→ **EXERCISE REQUIREMENTS**
Reproduce every line of the listing below with each "lens line" changed to "camera line" and nothing else altered. Leave the pictures out of your answer.

→ **RECORDED INFORMATION**
=== Begin Enclosure ===
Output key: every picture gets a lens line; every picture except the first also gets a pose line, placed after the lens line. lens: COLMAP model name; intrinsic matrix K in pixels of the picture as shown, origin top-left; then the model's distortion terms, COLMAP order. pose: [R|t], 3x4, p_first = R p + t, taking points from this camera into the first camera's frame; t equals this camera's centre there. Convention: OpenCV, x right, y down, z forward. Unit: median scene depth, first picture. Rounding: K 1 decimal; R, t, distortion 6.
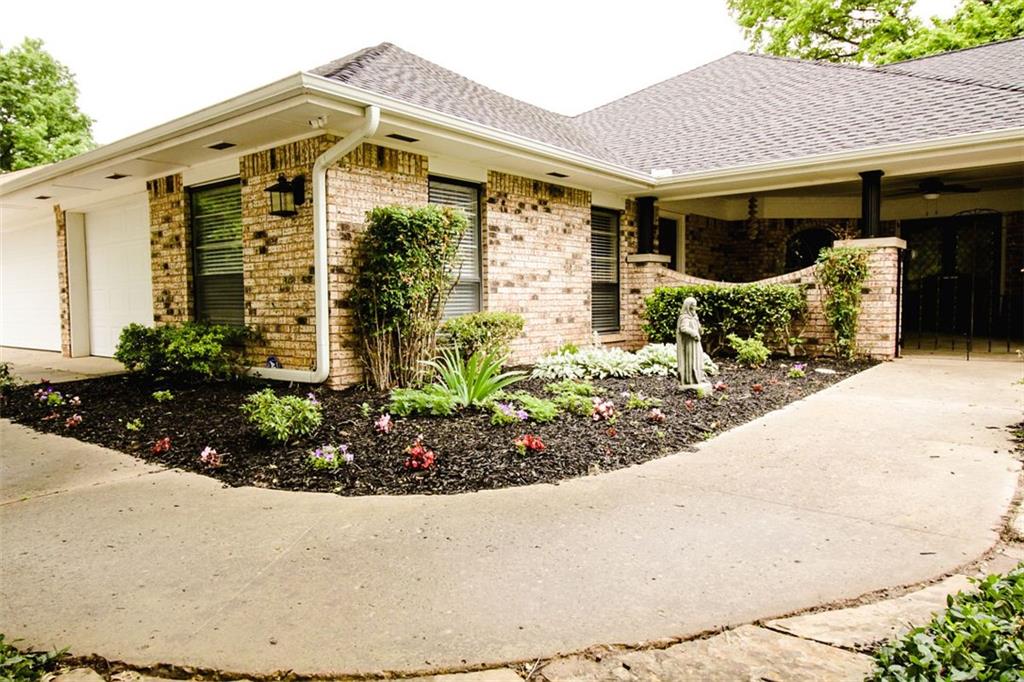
lens RADIAL K [[685.2, 0, 511.6], [0, 685.2, 339.8], [0, 0, 1]] dist [0.002964, -0.000151]
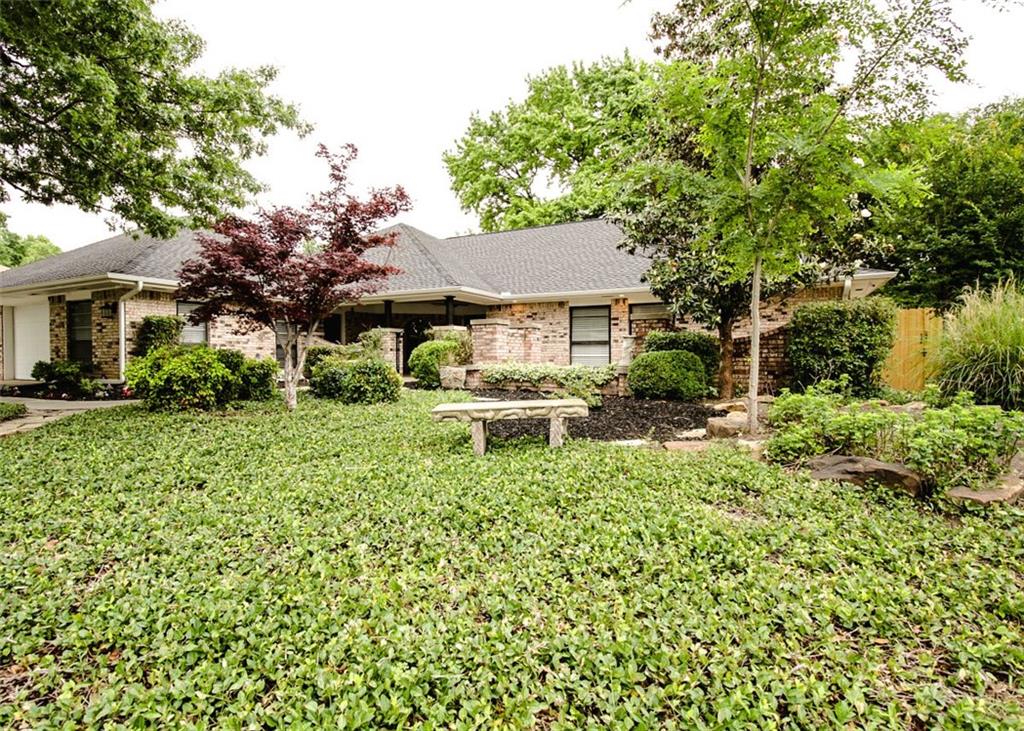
lens RADIAL K [[621.7, 0, 511.5], [0, 621.7, 366.2], [0, 0, 1]] dist [0.001312, 0.000266]
pose [[0.987967, 0.007028, 0.154502, 0.696477], [-0.000709, 0.999162, -0.040915, 0.079447], [-0.154660, 0.040313, 0.987145, -1.318858]]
=== End Enclosure ===
→ **TASK OUTPUT**
Output key: every picture gets a camera line; every picture except the first also gets a pose line, placed after the camera line. lens: COLMAP model name; intrinsic matrix K in pixels of the picture as shown, origin top-left; then the model's distortion terms, COLMAP order. pose: [R|t], 3x4, p_first = R p + t, taking points from this camera into the first camera's frame; t equals this camera's centre there. Convention: OpenCV, x right, y down, z forward. Unit: median scene depth, first picture. Rounding: K 1 decimal; R, t, distortion 6.
lens RADIAL K [[685.2, 0, 511.6], [0, 685.2, 339.8], [0, 0, 1]] dist [0.002964, -0.000151]
lens RADIAL K [[621.7, 0, 511.5], [0, 621.7, 366.2], [0, 0, 1]] dist [0.001312, 0.000266]
pose [[0.987967, 0.007028, 0.154502, 0.696477], [-0.000709, 0.999162, -0.040915, 0.079447], [-0.154660, 0.040313, 0.987145, -1.318858]]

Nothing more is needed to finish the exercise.